ABOUT THIS EXERCISE: Among the entries below, please show each line that carries the word "tail".

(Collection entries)

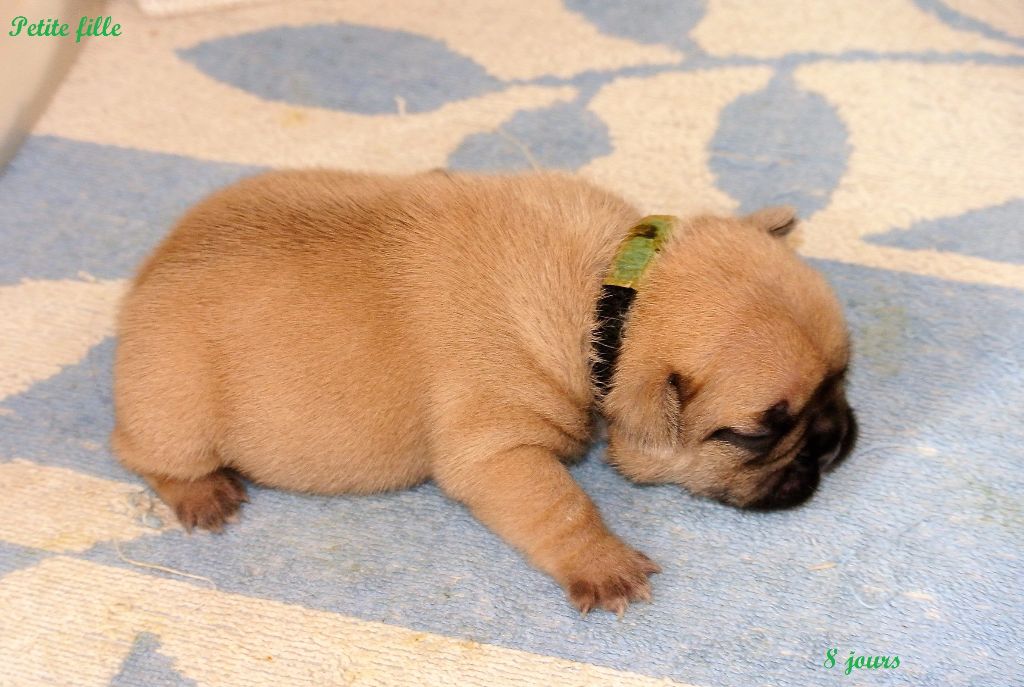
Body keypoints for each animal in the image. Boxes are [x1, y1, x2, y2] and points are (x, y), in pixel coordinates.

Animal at [112, 168, 856, 614]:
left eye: (842, 374)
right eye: (756, 433)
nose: (833, 437)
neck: (611, 296)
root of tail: (142, 282)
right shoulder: (501, 451)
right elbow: (562, 506)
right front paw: (604, 564)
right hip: (175, 410)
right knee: (140, 452)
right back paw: (202, 494)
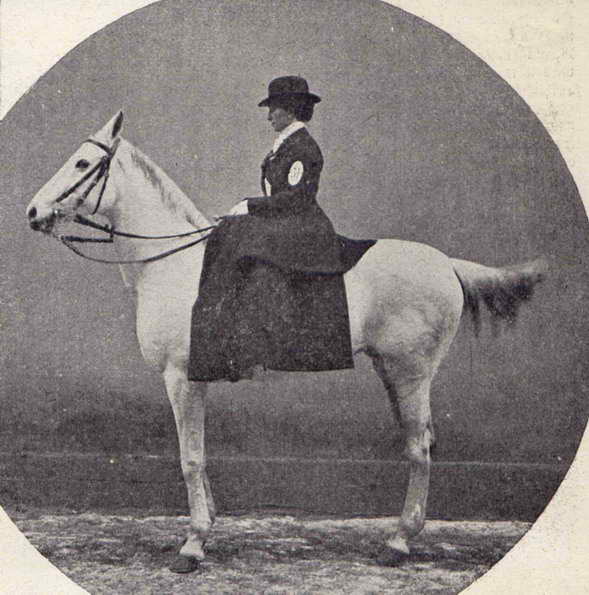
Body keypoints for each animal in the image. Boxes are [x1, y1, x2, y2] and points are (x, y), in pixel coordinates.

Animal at [26, 112, 545, 573]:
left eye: (81, 163)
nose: (33, 212)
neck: (173, 264)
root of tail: (447, 265)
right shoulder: (195, 380)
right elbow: (200, 457)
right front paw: (206, 527)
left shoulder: (179, 377)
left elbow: (189, 458)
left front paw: (192, 546)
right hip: (393, 373)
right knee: (421, 442)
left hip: (410, 373)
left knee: (419, 450)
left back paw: (397, 544)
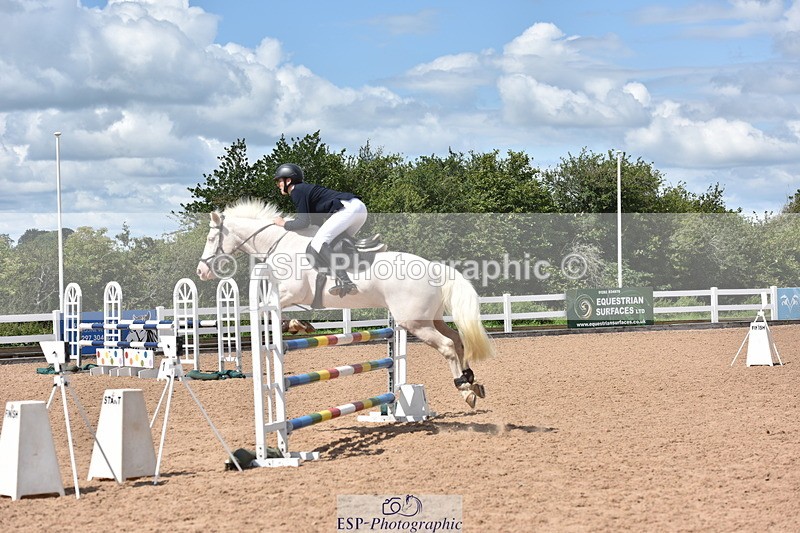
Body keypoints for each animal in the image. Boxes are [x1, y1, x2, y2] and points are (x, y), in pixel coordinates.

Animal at [196, 199, 494, 408]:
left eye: (211, 238)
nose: (201, 271)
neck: (279, 244)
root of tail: (434, 268)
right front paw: (300, 325)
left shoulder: (290, 292)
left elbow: (270, 311)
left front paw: (294, 326)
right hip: (431, 318)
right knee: (457, 340)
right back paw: (471, 381)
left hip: (414, 323)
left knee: (447, 346)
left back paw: (464, 390)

EXERCISE ANSWER:
root of tail: (142, 282)
root of tail: (447, 265)
root of tail: (434, 268)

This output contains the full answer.